### Travail demandé
Reproduisez à l'identique et dans son intégralité l'extrait sur Vandana Shiva qui suit.

Cet engagement prend racine dans un combat originel, que Vandana découvre aux côtés de sa mère, lorsque la forêt de chênes de son enfance se transforme en plantation de pommiers. En 1973 naît le mouvement Chipko rassemblant des villageoises illettrées de l’Uttarakhand qui enlacent des arbres pour les protéger de leur exploitation commerciale et de la déforestation. Une expérience fondatrice. Vandana Shiva devient l’une des porte-parole du mouvement les plus médiatiques et en tire quelques principes d’action qui résument sa carrière militante : désobéissance civile, féminisme, solidarité avec les plus vulnérables et foi dans le précepte indien du « vasudhaiva kutumbakam » – que l’on peut traduire par « la Terre comme une seule famille ». Une manière de philosophie politique à rebours du dualisme occidental, qui la guide toujours, un demi-siècle plus tard. « La forêt nous apprend la biodiversité, la liberté et la démocratie », dit-elle. 

Née en 1952, à Dehra Dun au pied de l’Himalaya, « Vandana est tombée très tôt dans la marmite des luttes gandhiennes : cela forge un certain regard sur le monde, une sensibilité aigüe aux enjeux de pauvreté et un goût pour les combats collectifs », décrypte Clotilde Bato. C’est à l’aune de cette tradition gandhienne qu’il faut lire sa fidélité à la non-violence comme mode d’action, ainsi que son obsession à pourfendre l’avidité comme viatique de la modernité. « Chaque fois que nous consommons ou que nous produisons au-delà de nos besoins, nous nous engageons dans la violence », aime-t-elle à répéter. Autant d’aspects qui lui valent d’être parfois comparée à Pierre Rabhi, son « alter ego » de la sobriété heureuse et de l’agroécologie en France.

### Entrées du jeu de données
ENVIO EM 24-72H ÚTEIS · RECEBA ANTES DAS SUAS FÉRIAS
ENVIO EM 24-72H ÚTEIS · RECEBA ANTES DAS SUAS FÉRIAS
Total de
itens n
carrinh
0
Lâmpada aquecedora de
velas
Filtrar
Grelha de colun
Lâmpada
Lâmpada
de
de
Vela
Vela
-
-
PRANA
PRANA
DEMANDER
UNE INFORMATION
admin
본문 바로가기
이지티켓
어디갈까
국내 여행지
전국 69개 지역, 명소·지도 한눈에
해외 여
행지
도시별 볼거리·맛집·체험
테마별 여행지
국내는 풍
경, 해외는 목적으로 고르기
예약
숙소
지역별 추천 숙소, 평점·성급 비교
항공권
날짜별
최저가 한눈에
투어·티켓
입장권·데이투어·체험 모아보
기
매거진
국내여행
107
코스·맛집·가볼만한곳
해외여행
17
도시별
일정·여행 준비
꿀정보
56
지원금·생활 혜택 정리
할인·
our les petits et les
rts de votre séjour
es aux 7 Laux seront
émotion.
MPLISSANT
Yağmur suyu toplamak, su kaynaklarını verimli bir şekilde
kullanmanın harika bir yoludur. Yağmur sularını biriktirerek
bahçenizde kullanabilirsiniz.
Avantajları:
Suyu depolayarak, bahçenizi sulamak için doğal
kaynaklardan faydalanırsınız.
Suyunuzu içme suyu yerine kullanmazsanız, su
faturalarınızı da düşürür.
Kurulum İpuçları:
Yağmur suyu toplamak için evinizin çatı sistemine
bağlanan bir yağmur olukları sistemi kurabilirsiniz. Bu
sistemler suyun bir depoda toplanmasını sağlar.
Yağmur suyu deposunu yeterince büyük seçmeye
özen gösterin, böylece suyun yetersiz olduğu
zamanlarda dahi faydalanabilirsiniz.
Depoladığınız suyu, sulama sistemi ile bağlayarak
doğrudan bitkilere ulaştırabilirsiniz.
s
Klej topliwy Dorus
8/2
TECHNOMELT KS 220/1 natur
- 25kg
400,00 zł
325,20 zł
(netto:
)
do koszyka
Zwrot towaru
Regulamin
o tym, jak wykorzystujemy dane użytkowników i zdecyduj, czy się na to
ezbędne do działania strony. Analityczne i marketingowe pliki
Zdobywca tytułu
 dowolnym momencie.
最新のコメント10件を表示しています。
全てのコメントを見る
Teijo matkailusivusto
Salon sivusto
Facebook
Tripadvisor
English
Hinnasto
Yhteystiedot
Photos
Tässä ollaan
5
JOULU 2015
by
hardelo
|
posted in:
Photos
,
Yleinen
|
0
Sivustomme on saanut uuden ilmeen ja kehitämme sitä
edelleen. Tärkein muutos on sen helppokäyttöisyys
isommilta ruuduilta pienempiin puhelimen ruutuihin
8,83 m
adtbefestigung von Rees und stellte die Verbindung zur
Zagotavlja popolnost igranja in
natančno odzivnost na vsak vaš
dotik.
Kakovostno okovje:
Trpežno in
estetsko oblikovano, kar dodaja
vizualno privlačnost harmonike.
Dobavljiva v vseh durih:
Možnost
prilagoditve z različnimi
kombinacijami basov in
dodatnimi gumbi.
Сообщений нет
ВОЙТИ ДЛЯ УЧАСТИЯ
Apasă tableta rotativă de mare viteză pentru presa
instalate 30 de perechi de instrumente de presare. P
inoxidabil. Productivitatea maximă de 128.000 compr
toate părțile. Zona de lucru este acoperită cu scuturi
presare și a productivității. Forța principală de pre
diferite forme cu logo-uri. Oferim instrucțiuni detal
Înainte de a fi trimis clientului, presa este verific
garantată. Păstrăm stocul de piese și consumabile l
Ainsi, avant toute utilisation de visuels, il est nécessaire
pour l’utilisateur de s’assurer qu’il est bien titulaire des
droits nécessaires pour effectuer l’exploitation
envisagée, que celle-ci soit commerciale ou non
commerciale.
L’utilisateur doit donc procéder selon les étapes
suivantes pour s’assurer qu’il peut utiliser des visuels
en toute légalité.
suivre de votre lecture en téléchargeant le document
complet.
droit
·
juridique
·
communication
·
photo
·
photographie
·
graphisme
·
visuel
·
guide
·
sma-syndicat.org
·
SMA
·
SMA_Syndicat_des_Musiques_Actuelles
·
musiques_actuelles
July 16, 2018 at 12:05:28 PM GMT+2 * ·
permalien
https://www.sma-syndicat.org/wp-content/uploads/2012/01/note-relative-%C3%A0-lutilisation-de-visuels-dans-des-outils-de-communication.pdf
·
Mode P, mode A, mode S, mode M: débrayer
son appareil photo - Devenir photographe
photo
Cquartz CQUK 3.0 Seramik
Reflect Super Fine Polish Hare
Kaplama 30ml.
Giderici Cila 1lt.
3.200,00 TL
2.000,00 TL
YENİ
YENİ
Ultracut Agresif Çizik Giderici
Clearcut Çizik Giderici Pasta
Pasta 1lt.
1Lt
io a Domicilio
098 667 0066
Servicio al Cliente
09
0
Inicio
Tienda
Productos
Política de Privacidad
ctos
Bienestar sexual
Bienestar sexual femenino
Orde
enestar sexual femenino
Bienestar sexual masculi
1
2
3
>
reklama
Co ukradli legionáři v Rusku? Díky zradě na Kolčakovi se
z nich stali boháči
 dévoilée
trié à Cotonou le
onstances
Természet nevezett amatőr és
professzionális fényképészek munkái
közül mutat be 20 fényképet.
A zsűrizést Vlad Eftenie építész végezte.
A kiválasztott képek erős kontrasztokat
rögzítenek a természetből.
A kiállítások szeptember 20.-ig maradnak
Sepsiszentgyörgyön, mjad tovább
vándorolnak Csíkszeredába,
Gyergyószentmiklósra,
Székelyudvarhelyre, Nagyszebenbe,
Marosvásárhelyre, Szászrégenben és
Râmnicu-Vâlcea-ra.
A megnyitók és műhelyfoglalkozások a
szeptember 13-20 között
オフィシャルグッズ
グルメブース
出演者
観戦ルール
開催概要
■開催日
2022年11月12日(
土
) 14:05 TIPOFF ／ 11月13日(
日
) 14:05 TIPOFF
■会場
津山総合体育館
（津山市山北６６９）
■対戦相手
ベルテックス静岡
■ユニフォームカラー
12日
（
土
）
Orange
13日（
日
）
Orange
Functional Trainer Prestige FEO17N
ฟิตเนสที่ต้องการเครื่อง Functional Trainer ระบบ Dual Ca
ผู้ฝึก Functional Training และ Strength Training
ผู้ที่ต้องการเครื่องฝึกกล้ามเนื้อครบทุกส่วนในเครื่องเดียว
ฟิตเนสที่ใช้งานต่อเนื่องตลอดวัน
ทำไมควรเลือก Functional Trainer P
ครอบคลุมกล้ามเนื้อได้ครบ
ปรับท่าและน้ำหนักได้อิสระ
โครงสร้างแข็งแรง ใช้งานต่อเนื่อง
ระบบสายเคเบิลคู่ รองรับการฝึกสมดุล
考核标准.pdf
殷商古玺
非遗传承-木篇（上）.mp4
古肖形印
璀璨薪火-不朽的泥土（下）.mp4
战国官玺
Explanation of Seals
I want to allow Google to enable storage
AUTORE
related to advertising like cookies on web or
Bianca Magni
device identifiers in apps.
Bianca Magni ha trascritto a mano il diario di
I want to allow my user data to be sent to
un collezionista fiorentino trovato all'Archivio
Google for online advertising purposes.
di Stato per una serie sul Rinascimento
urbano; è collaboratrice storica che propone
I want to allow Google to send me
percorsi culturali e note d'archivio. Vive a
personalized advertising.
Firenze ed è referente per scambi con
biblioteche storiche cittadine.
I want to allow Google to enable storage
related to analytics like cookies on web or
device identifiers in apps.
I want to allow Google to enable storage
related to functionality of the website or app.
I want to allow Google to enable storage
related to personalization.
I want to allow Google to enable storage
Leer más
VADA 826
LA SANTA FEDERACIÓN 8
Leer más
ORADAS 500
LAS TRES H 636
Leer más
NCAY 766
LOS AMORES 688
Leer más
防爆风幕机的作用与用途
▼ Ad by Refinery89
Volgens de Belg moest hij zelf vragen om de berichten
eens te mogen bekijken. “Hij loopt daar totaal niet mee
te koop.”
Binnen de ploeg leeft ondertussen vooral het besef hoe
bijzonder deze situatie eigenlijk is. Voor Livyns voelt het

### Réponse ci-dessous
Cet engagement prend racine dans un combat originel, que Vandana découvre aux côtés de sa mère, lorsque la forêt de chênes de son enfance se transforme en plantation de pommiers. En 1973 naît le mouvement Chipko rassemblant des villageoises illettrées de l’Uttarakhand qui enlacent des arbres pour les protéger de leur exploitation commerciale et de la déforestation. Une expérience fondatrice. Vandana Shiva devient l’une des porte-parole du mouvement les plus médiatiques et en tire quelques principes d’action qui résument sa carrière militante : désobéissance civile, féminisme, solidarité avec les plus vulnérables et foi dans le précepte indien du « vasudhaiva kutumbakam » – que l’on peut traduire par « la Terre comme une seule famille ». Une manière de philosophie politique à rebours du dualisme occidental, qui la guide toujours, un demi-siècle plus tard. « La forêt nous apprend la biodiversité, la liberté et la démocratie », dit-elle. 

Née en 1952, à Dehra Dun au pied de l’Himalaya, « Vandana est tombée très tôt dans la marmite des luttes gandhiennes : cela forge un certain regard sur le monde, une sensibilité aigüe aux enjeux de pauvreté et un goût pour les combats collectifs », décrypte Clotilde Bato. C’est à l’aune de cette tradition gandhienne qu’il faut lire sa fidélité à la non-violence comme mode d’action, ainsi que son obsession à pourfendre l’avidité comme viatique de la modernité. « Chaque fois que nous consommons ou que nous produisons au-delà de nos besoins, nous nous engageons dans la violence », aime-t-elle à répéter. Autant d’aspects qui lui valent d’être parfois comparée à Pierre Rabhi, son « alter ego » de la sobriété heureuse et de l’agroécologie en France.